Ironically, I find that the years of recession seem to have smoothed out the city's rough edges. When I first laid eyes on Bangkok, there were almost no tall buildings. Then, in the 1990's boom years, skyscrapers seemed to sprout up overnight. Now the skyline is filled with the ghostly shells of hundreds of unfinished building projects, gone bust mid-construction when the baht collapsed. Even without the Skytrain's impact, there are fewer cars on the roads (auto sales dropped by 75 percent in the two years following the economic crisis, and the price of gas doubled). Since most of the pollution came from construction dust and car exhaust, the air is visibly cleaner. The authorities have promised a crackdown in Patpong, that warren of street hawkers, raucous bars, and raunchy sex clubs, though it remains one of Thailand's biggest, and oddest, sightseeing attractions.

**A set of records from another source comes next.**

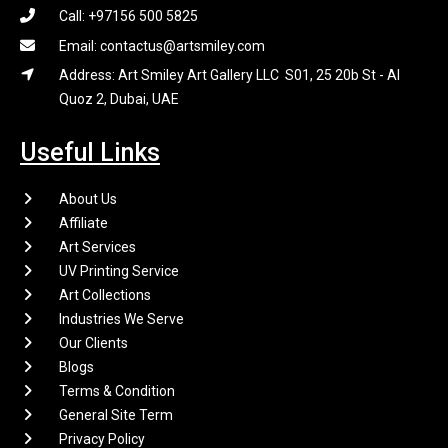
Call: +97156 500 5825
Email: contactus@artsmiley.com
Address: Art Smiley Art Gallery LLC S01, 25 20b St - Al
Quoz 2, Dubai, UAE
Useful Links
About Us
Affiliate
Art Services
UV Printing Service
Art Collections
Industries We Serve
Our Clients
Blogs
Terms & Condition
General Site Term
Privacy Policy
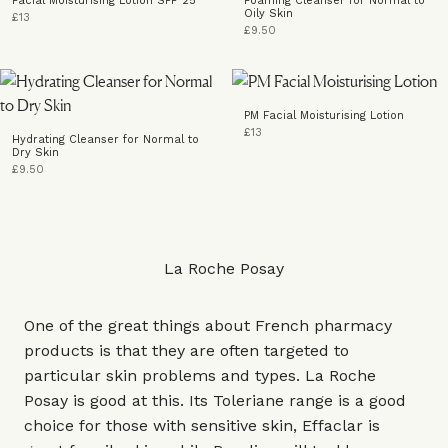
Facial Moisturising Lotion SPF 25
Foaming Cleanser for Normal to
Oily Skin
£13
£9.50
PM Facial Moisturising Lotion
£13
Hydrating Cleanser for Normal to
Dry Skin
£9.50
La Roche Posay
One of the great things about French pharmacy
products is that they are often targeted to
particular skin problems and types. La Roche
Posay is good at this. Its Toleriane range is a good
choice for those with sensitive skin, Effaclar is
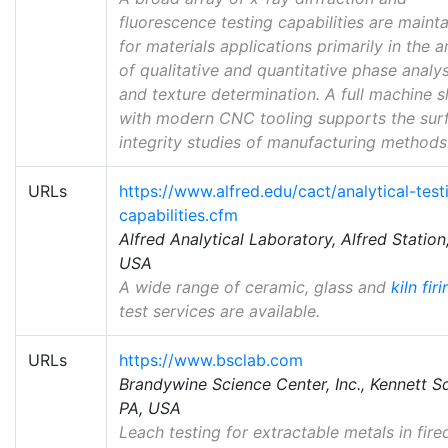
fluorescence testing capabilities are maint
for materials applications primarily in the a
of qualitative and quantitative phase analys
and texture determination. A full machine 
with modern CNC tooling supports the sur
integrity studies of manufacturing methods
URLs
https://www.alfred.edu/cact/analytical-test
capabilities.cfm
Alfred Analytical Laboratory, Alfred Station
USA
A wide range of ceramic, glass and
kiln fir
test services are available.
URLs
https://www.bsclab.com
Brandywine Science Center, Inc., Kennett S
PA, USA
Leach testing for extractable metals in fire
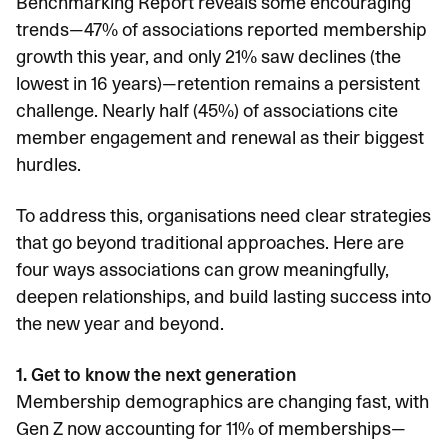
Benchmarking Report
reveals some encouraging
trends—47% of associations reported membership
growth this year, and only 21% saw declines (the
lowest in 16 years)—retention remains a persistent
challenge. Nearly half (45%) of associations cite
member engagement and renewal as their biggest
hurdles.
To address this, organisations need clear strategies
that go beyond traditional approaches. Here are
four ways associations can grow meaningfully,
deepen relationships, and build lasting success into
the new year and beyond.
1. Get to know the next generation
Membership demographics are changing fast, with
Gen Z now accounting for
11% of memberships
—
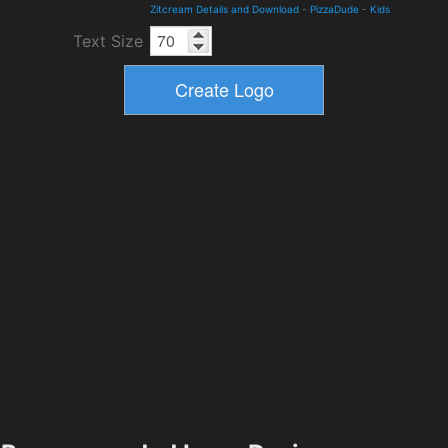
Zitcream Details and Download
-
PizzaDude
-
Kids
Text Size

Despite the current "morality government," as it has been dubbed by the press, the Thai people's enviable dedication to sanuk (a good time) still defines the laid-back civic mood here. The zeitgeist is captured by the Thai expression mai pen rai, which translates loosely as "no worries." Even my careerist friends here seem to spend a shocking amount of time enjoying life. I suggest as much to Rungsima and her friend Sakul Intakul, a floral designer, when they come by the Sukhothai for a poolside lunch that stretches into late afternoon. I point out that it is, after all, a weekday. They protest, but only mildly. Sakul, whose work has been featured in Wallpaper magazine, is actually on the job, in a way: he creates the Sukhothai's celebrated floral arrangements, including the stunning multitiered "sculpture" in the lobby.

Over the past decade, the Sukhothai's graceful low-slung buildings, gardens, and lotus pools have been hemmed in by skyscrapers; its restaurant, Celadon, considered by many the best in town, has doubled in size. But it is still a fabulous place, more urban resort than hotel. The staff is good-looking, charming, and energetic. The public spaces and guest rooms all shimmer in Thai silk. My desk has a flat-screen computer with a high-speed Internet connection; the bathroom is big enough to get lost in. All the Sukhothai lacks is the riverside location of its main rivals for the carriage trade: the Peninsula, which opened four years ago, and the grande dame Oriental across the river.

Thais call their capital Krung Thep, or "City of Angels," and like Los Angeles, it's sprawling, smoggy, and steamy—temperatures average in the low 90's from March to May (the world's hottest city, according to the World Meteorological Organization). Unlike L.A., though, Bangkok has a definite center: the sinuous curve of the Chao Phraya river, which begins at Wat Phra Kaew and the Grand Palace, sweeps past Wat Arun, River City, and Chinatown, and ends at the Taksin Bridge. When I first came here, I spent almost all my time on or near the river. This trip, though, I'm always on the Skytrain, heading north from the river to either Siam Square or Sukhumvit, Bangkok's two most happening neighborhoods, for dining, shopping, and gawking.

And what a change I find. Fifteen years ago, Bangkok fashion was all rip-off American; in the 1990's, it was counterfeit Japanese. Now Thai designers are drawing inspiration from their own cultural heritage. Even the old-guard Jim Thompson silk company, best known for its high-quality, conservative neckties and scarves, has introduced a collection of bold, contemporary furniture and accessories in traditional materials—such as silk and teak—by the London-based Thai designer Ou Baholyodhin. Many creative enterprises are collaborations between Thais and expats, who bring an outsider's appreciation for the culture. One of the most popular spots for dinner in Bangkok these days is Le Café Siam, where French-born executive chef Xavier Lecourt's menu draws from both French and Thai traditions.